Introduction¶
约 1142 个字 7 张图片 预计阅读时间 5 分钟
Purpose of Database Systems¶
Characteristics of DBMS(Database Management System):
- Efficiency and scalability in data access
- Reduced application development time
- Data independence (including physical data independence and logical data independence)
- Data integrity and security
- Concurrent access and robustness (i.e., recovery)
通常的文件处理系统具有以下的问题:
-
Data redundancy and inconsistency
数据冗余与不一致性:有各种各样的文件格式,并且数据重复存储在不同的文件中
-
Difficulty in accessing data
数据访问困难:对于每一个新任务而言,都需要编写一个新的程序
-
Data isolation
数据隔离(孤立):数据分散在不同的文件中,数据难以共享
-
Integrity problems
完整性问题:数据的完整性约束被隐藏在程序代码中(例如,检查余额是否为非负数),很难为现有的程序和文件添加新的约束
-
Atomicity problems
原子性问题:在文件系统中,很难确保所有相关的操作都能成功完成
Failures may leave database in an inconsistent state with partial updates carried out
-
Concurrent-access anomalies
并发访问异常:在文件系统中,很难确保多个用户同时访问数据时不会发生冲突
-
Security problems
安全问题:在文件系统中,很难确保只有授权的用户才能访问数据(i.e., Right person uses right data)
而在数据库系统为以上这些问题都提供了解决方案。
View of Data¶

Three-level abstraction of databases
- Physical level:描述数据在磁盘上的存储方式
- Logical level:描述在数据库中储存的数据,以及数据之间的关系
- View level:不同类型用户所看到的数据不同
Schemas and Instances¶
- Schema(模式)– the structure of the database on different level
- Instance(实例)– the actual content of the database at a particular point in time
它们的关系类比于编程语言中的 type 和 variable
- type \(\leftrightarrow\) schema, variable \(\leftrightarrow\) instance
Data Independence¶
Ability to modify a schema definition at one level without affecting a schema definition at a higher level.

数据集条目
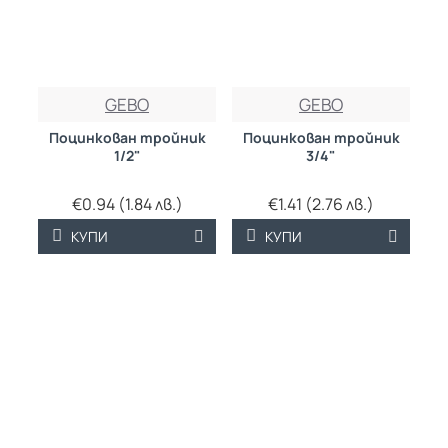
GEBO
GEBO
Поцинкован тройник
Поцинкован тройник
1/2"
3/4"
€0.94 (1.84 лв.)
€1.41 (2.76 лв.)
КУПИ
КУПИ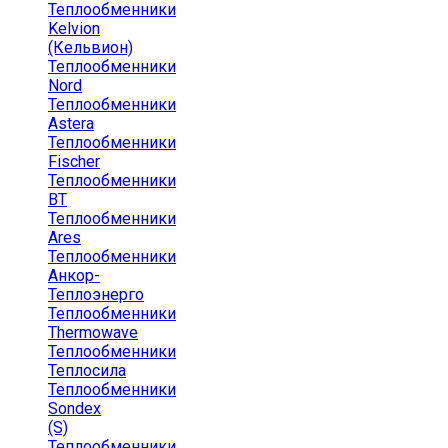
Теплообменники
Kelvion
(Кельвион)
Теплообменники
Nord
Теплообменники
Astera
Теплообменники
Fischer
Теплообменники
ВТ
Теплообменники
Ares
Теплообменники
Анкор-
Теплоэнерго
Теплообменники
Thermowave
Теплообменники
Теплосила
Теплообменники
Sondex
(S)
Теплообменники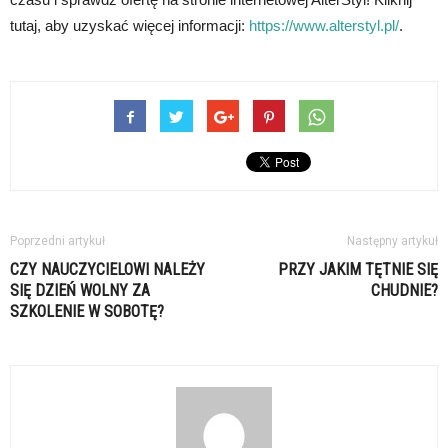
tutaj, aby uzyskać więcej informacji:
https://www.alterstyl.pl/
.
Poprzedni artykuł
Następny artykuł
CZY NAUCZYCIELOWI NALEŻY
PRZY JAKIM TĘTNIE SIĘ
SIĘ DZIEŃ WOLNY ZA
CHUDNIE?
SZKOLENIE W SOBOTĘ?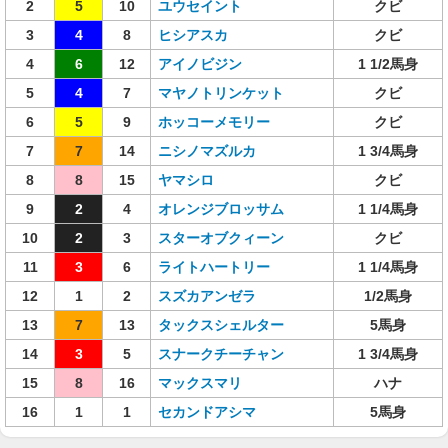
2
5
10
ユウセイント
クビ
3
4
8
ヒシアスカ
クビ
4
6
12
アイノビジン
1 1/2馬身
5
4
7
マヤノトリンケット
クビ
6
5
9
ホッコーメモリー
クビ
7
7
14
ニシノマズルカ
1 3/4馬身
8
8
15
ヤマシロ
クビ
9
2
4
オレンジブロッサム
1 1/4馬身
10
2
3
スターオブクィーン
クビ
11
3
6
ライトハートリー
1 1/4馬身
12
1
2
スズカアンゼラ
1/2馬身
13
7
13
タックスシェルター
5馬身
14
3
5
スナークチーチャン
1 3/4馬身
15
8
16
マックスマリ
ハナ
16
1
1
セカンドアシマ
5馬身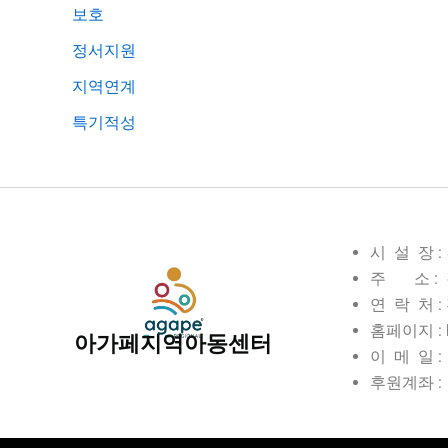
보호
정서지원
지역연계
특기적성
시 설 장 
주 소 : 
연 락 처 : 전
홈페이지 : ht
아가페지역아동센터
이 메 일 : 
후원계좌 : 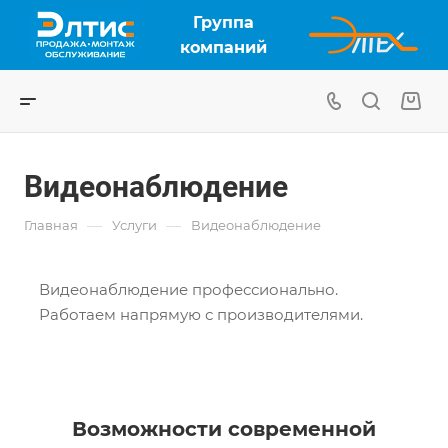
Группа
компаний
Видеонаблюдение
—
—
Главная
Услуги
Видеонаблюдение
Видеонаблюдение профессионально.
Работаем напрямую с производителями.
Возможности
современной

---

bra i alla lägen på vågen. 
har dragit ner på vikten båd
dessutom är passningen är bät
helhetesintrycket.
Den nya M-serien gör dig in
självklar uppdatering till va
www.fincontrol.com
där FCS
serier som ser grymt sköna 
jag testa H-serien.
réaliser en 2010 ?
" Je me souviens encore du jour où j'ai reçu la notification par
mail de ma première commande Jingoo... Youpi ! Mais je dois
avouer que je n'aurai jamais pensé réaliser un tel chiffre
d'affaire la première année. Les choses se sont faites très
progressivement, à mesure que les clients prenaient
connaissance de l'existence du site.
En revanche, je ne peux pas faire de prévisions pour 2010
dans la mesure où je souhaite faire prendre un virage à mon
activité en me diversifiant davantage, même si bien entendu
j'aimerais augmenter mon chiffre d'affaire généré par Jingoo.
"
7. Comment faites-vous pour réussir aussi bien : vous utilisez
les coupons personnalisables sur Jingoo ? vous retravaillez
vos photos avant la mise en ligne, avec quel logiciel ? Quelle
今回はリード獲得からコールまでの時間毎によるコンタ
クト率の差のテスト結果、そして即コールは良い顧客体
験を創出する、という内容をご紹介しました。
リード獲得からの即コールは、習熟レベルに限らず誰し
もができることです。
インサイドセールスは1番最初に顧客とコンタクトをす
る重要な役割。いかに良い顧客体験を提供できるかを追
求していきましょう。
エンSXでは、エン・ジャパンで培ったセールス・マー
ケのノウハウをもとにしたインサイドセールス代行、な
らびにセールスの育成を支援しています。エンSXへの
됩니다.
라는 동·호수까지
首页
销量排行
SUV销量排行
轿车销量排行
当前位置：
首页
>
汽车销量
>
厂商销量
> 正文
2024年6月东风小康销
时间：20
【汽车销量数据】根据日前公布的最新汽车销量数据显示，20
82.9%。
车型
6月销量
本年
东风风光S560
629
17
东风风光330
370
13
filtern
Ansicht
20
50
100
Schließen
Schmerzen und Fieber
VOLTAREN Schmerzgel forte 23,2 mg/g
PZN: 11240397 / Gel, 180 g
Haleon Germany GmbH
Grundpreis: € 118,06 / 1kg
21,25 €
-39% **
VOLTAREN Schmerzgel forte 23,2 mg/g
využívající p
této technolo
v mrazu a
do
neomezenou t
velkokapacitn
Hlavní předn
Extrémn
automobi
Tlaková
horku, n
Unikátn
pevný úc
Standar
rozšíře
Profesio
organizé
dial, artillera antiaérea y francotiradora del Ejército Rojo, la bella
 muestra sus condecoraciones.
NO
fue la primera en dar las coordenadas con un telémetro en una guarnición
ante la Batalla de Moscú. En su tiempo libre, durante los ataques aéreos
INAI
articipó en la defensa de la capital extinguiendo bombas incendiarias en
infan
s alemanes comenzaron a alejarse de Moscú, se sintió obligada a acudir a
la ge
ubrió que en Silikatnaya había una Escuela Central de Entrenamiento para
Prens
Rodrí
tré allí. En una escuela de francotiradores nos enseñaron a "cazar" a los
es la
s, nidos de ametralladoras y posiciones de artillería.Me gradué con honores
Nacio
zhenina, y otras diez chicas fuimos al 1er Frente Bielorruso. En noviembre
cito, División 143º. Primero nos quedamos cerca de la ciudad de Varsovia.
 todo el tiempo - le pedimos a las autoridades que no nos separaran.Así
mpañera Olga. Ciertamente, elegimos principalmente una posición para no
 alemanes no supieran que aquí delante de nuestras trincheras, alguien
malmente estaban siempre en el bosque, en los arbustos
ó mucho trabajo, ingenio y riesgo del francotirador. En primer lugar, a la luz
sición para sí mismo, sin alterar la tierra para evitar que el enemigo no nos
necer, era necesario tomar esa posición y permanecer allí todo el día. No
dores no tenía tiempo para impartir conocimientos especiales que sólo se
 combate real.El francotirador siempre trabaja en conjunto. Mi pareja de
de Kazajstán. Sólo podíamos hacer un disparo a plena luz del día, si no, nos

==

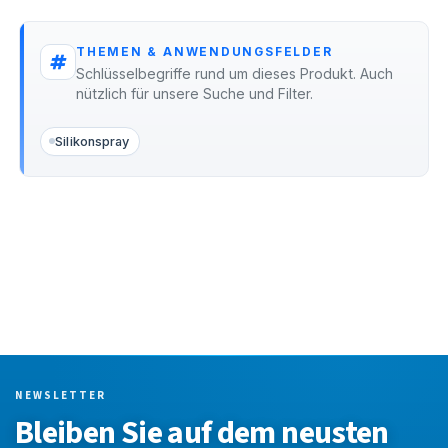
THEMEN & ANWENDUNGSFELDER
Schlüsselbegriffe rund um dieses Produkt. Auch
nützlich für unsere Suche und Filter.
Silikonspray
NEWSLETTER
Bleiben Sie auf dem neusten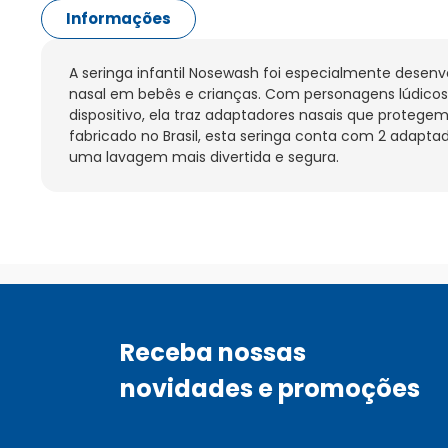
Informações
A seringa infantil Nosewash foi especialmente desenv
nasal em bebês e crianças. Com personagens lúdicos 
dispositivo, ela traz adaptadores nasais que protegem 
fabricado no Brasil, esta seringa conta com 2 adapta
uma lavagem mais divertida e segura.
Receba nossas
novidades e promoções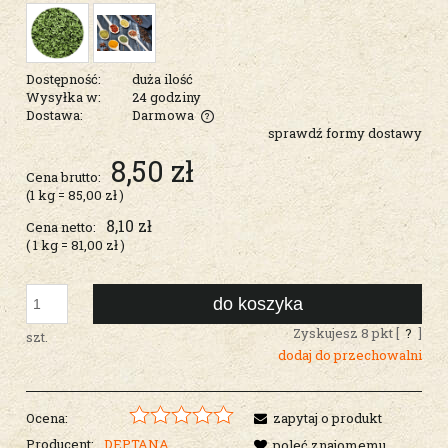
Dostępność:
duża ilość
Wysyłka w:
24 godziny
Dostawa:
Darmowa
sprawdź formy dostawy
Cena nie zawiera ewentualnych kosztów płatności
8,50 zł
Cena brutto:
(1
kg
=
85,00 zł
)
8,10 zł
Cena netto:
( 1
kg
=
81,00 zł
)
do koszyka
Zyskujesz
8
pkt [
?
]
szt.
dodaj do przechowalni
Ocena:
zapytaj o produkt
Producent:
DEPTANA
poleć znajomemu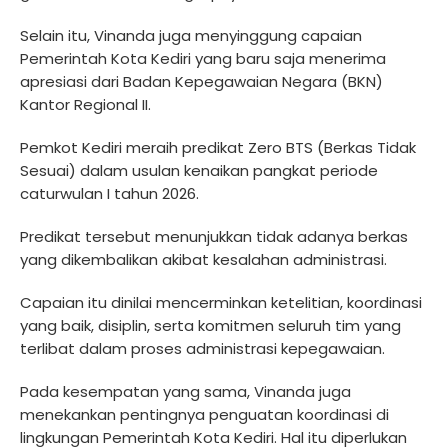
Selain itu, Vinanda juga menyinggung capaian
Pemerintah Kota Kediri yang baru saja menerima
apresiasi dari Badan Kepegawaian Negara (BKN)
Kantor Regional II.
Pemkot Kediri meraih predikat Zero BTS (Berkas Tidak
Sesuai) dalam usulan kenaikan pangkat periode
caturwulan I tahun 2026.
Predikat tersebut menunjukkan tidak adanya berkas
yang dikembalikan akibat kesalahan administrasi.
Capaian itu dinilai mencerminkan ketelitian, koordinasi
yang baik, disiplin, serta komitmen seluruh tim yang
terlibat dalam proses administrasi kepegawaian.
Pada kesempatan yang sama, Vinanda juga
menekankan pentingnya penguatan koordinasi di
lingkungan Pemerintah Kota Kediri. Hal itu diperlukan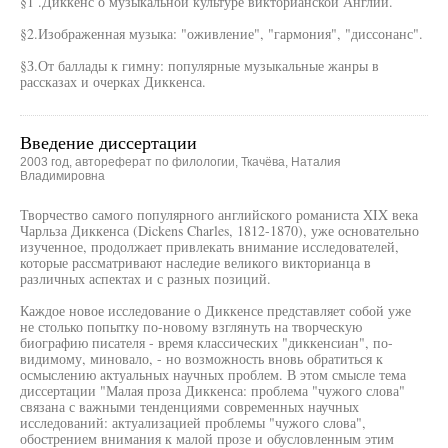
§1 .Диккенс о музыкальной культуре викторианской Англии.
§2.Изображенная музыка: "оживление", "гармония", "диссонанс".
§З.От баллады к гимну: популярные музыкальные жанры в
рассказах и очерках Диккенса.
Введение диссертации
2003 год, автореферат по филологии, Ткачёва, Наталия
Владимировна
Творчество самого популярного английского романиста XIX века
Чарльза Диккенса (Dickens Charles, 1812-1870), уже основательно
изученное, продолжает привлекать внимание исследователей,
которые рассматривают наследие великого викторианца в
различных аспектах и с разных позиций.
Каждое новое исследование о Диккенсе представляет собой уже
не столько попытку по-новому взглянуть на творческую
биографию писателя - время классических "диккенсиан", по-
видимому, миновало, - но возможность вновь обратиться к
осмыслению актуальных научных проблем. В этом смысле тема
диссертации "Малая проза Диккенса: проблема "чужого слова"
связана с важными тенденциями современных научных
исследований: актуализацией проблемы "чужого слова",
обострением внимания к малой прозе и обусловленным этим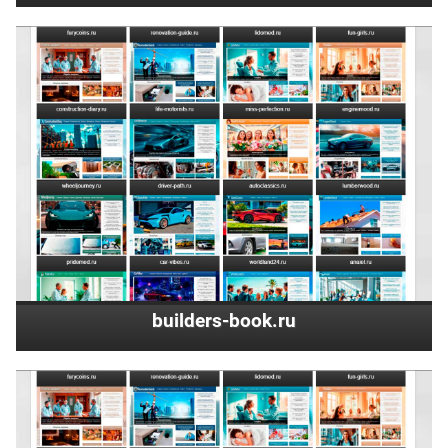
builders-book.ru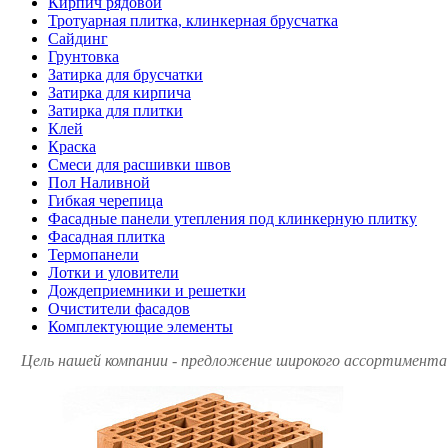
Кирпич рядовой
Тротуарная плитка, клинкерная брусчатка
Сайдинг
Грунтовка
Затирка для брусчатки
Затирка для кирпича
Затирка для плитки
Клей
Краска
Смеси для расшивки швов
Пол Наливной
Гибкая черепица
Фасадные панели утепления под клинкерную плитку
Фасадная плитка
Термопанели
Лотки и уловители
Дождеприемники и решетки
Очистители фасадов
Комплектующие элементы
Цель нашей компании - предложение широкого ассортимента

问题 A:
根据这段关于数据库系统的文本回答:
(i) 数据隔离问题是指什么情况?
(ii) 三层抽象中,哪一层描述数据在磁盘上的存储方式?
(iii) 模式和实例的关系分别对应编程语言中的什么?
问题 B:
把这段关于数据库系统的文本中的句子“Failures may leave database in an inconsistent state with partial updates carried out”翻译成中文。

解答 A:
(i) 数据分散在不同的文件中,难以共享。
(ii) Physical level(物理层)。
(iii) 模式对应 type,实例对应 variable。

解答 B:
故障可能使数据库处于不一致的状态,其中只执行了部分更新。